2023-08-22 - interesting bash feature

talk is cheap, so i'll show you some code instead:

#!/bin/bash
set -e
false && echo "this never shows up"
echo "result: $?"

what will it show? set -e is there so nothing, right? well – no. it will print this:

 result: 1

…and returns exit code 0. now the open question is: how on earth?! return from the false && whatever is clearly non-zero, yet the next line gets executed! stating that previous line ended with an error.

let's now compare it with almost identical piece of code:

#!/bin/bash
set -e
( false && echo "this never shows up" )
echo "result: $?"

the output? nothing + return code of 1. just as expected!

spoiler alert – it's not a bug. it's a feature. just very non-obvious one. here's a nice explanation.
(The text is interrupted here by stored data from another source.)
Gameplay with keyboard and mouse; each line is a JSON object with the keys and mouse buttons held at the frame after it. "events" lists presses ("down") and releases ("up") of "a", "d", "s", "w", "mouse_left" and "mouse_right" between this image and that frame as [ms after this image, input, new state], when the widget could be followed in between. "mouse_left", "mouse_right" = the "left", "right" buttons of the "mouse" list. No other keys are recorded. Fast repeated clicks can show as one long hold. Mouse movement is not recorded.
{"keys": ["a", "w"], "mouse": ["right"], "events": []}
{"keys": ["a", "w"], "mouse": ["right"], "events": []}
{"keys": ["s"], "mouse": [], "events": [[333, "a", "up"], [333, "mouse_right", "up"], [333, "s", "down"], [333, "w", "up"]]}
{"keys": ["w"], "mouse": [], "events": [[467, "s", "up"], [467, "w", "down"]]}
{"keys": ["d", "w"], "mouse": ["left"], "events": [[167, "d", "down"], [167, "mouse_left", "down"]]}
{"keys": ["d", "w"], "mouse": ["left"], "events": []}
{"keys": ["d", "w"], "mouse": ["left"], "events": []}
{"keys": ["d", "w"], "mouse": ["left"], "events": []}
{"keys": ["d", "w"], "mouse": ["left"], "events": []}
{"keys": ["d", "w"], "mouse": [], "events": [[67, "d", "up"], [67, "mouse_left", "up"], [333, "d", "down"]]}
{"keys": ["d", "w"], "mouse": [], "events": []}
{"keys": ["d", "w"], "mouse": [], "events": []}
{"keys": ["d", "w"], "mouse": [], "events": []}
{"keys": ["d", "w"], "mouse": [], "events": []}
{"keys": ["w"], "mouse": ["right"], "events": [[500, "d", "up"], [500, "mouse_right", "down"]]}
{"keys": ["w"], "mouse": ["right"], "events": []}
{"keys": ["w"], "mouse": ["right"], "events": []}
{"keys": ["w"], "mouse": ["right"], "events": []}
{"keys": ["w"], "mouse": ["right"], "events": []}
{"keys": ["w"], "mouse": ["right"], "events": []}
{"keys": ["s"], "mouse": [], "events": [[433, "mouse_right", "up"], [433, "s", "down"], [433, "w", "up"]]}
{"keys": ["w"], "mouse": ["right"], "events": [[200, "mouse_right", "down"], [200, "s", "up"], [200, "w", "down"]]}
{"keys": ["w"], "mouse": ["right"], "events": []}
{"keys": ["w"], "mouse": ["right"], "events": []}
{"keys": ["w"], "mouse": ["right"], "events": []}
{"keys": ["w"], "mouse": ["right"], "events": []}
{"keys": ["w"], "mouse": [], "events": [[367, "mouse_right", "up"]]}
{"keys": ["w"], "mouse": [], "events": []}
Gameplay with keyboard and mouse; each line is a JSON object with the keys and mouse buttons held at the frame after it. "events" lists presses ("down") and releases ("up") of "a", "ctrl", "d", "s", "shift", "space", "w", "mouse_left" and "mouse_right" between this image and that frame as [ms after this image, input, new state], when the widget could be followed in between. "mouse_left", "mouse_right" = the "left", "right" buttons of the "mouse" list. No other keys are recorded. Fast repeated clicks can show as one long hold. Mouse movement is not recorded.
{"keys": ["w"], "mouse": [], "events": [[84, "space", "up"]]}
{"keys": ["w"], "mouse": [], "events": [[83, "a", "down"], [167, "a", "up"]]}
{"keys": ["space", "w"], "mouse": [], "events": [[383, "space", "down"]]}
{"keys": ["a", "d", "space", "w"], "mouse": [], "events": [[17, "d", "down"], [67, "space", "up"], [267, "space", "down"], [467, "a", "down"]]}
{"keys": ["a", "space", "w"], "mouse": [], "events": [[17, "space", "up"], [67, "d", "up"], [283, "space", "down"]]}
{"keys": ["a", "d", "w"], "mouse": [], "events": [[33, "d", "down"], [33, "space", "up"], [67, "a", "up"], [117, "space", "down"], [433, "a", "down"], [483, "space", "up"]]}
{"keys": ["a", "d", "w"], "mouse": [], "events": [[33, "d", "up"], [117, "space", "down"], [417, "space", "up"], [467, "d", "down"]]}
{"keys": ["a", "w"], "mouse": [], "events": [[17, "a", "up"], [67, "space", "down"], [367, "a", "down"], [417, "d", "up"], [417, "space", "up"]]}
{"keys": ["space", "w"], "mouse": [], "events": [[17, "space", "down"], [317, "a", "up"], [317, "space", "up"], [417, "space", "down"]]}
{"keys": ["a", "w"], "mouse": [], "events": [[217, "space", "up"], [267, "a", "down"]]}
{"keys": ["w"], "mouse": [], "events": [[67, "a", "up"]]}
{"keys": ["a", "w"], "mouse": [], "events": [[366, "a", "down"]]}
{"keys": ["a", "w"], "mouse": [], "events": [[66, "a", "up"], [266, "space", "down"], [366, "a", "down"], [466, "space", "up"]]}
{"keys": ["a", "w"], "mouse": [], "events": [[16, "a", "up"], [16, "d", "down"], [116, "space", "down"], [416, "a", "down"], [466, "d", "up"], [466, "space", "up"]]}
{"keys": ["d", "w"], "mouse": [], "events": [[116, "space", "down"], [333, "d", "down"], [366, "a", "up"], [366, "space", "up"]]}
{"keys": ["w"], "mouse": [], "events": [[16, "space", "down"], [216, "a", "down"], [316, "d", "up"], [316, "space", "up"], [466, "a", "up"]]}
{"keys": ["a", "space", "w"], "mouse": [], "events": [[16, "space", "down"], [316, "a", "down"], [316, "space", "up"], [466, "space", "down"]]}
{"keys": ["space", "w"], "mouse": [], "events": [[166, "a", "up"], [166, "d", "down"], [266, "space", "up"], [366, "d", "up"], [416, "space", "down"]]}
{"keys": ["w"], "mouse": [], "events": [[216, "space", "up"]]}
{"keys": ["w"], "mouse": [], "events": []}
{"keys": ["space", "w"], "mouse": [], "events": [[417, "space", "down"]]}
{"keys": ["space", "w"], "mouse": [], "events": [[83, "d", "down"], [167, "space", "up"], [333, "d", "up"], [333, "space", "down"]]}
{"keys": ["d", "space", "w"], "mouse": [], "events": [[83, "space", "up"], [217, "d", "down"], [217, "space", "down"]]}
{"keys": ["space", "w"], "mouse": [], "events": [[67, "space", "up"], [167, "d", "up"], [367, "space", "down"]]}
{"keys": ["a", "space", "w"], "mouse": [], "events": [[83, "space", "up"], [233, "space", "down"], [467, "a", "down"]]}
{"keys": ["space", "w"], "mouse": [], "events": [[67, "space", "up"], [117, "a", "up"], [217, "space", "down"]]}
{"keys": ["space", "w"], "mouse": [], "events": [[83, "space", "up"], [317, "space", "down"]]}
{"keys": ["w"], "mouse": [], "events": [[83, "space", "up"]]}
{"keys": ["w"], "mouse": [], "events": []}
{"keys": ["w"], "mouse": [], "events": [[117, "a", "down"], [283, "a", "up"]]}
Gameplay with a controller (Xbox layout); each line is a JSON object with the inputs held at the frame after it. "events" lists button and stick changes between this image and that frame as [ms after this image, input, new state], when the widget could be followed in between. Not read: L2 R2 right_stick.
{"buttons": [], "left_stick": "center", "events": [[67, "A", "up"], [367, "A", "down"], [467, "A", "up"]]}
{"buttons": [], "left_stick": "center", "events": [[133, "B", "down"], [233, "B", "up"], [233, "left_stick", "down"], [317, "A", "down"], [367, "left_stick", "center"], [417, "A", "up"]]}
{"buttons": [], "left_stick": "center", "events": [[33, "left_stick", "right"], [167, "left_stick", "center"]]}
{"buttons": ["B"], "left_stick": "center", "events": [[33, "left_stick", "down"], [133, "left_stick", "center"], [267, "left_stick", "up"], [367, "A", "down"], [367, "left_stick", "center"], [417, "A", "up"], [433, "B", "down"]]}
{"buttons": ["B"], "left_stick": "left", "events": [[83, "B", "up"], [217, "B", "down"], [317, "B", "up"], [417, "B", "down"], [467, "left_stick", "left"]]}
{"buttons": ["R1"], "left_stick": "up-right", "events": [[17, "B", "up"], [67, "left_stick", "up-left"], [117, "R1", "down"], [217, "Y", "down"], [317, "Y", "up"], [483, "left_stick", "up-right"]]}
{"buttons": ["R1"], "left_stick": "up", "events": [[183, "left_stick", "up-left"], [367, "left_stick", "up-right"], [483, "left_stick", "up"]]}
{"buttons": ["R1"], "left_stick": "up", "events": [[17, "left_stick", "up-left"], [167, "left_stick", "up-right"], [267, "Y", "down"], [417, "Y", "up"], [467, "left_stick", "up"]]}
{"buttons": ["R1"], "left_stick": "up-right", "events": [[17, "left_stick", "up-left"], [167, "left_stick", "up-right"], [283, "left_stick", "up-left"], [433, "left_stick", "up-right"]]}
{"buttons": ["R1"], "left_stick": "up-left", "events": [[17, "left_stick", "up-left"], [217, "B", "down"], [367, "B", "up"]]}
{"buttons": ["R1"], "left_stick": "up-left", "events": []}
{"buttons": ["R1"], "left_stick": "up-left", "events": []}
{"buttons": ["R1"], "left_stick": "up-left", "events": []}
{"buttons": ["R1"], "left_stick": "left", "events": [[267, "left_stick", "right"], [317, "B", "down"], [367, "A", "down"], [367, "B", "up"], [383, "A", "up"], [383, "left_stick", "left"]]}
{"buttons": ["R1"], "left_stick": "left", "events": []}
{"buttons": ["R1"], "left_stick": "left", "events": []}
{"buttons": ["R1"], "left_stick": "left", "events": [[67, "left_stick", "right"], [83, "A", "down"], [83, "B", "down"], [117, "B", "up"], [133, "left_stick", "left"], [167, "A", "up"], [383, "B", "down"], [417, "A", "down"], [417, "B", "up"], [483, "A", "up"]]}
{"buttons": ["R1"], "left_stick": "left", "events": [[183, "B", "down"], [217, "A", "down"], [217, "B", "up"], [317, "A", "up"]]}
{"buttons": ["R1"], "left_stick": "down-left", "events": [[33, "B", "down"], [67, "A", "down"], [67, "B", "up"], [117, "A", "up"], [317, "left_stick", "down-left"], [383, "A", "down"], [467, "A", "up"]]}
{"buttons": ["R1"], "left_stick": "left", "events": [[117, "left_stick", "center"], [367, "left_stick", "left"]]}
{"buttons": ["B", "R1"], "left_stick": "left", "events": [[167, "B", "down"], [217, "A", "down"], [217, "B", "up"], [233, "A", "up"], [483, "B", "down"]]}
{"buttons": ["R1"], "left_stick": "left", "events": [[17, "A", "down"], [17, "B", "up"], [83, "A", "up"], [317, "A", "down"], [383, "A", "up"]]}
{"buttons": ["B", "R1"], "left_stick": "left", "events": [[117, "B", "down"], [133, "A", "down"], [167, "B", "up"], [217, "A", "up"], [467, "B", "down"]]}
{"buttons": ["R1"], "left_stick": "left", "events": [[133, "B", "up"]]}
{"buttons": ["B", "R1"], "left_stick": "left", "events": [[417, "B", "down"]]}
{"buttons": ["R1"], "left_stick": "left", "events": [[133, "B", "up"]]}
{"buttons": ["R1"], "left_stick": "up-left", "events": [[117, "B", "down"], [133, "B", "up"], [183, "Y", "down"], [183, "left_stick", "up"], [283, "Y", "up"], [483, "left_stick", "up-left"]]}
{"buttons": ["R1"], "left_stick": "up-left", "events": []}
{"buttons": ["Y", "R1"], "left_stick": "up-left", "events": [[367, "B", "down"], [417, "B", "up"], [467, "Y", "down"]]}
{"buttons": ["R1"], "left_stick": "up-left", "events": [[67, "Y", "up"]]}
TL;DR version is that set -e exits with an error on non-handled error. eg. this would not fail the script:

if [ 1 -eq 2 ]
then
  echo "wtf?!"
fi

despite [ 1 -eq 2 ] is clearly false. now if we look at foo && bar through the same lenses, here foo's failure is considered “handled”, as there's a post-action && bar, thus $? is set as expected, but script does not stop.

i found this one while inspecting other's person script. it wasn't really clear what's the problem. in the future – when you write a shell script, do use set -e but try keeping 1 statement per line. it makes everyone's lifes easier. :)

thx Wojtek for helping out with this one! :)